# [What you have to do]
State how many lines of the items contain the string "destination", treating case as significant. Give only the number.

# [Provided data]
----

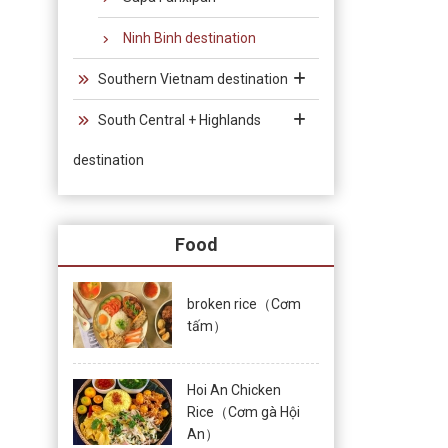
Ninh Binh destination
Southern Vietnam destination
South Central + Highlands
destination
Food
broken rice（Cơm
tấm）
Hoi An Chicken
Rice（Cơm gà Hội
An）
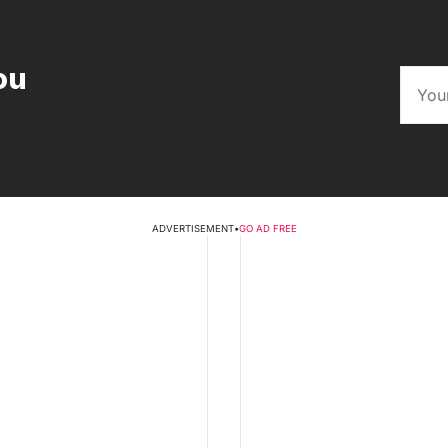
ou
ADVERTISEMENT
•
GO AD FREE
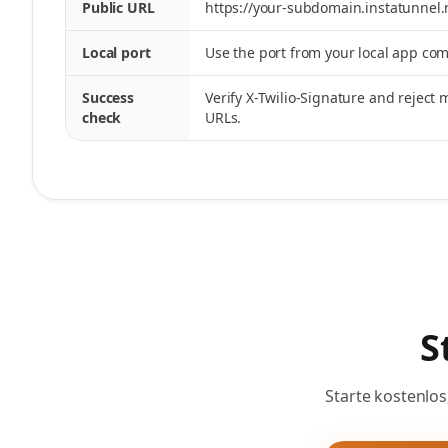
Public URL
https://your-subdomain.instatunnel
Local port
Use the port from your local app c
Success
Verify X-Twilio-Signature and reject
check
URLs.
S
Starte kostenlos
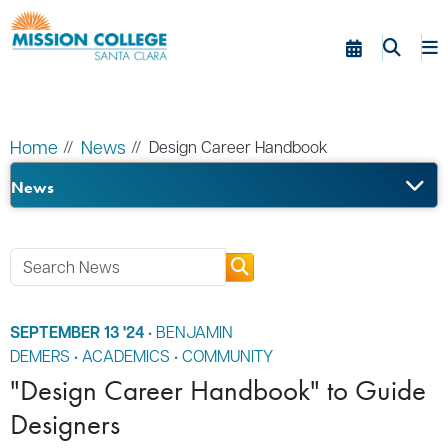
Skip to Main Content
Home
News
Design Career Handbook
News
SEPTEMBER 13 '24
•
BENJAMIN
DEMERS
•
ACADEMICS
•
COMMUNITY
"Design Career Handbook" to Guide
Designers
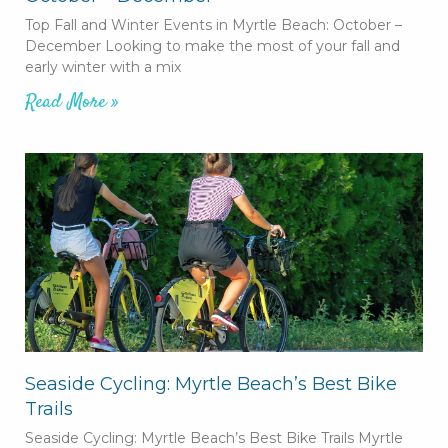
Top Fall and Winter Events in Myrtle Beach: October –
December Looking to make the most of your fall and
early winter with a mix
Read More »
Seaside Cycling: Myrtle Beach’s Best Bike
Trails
Seaside Cycling: Myrtle Beach’s Best Bike Trails Myrtle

----

# [Result below]
3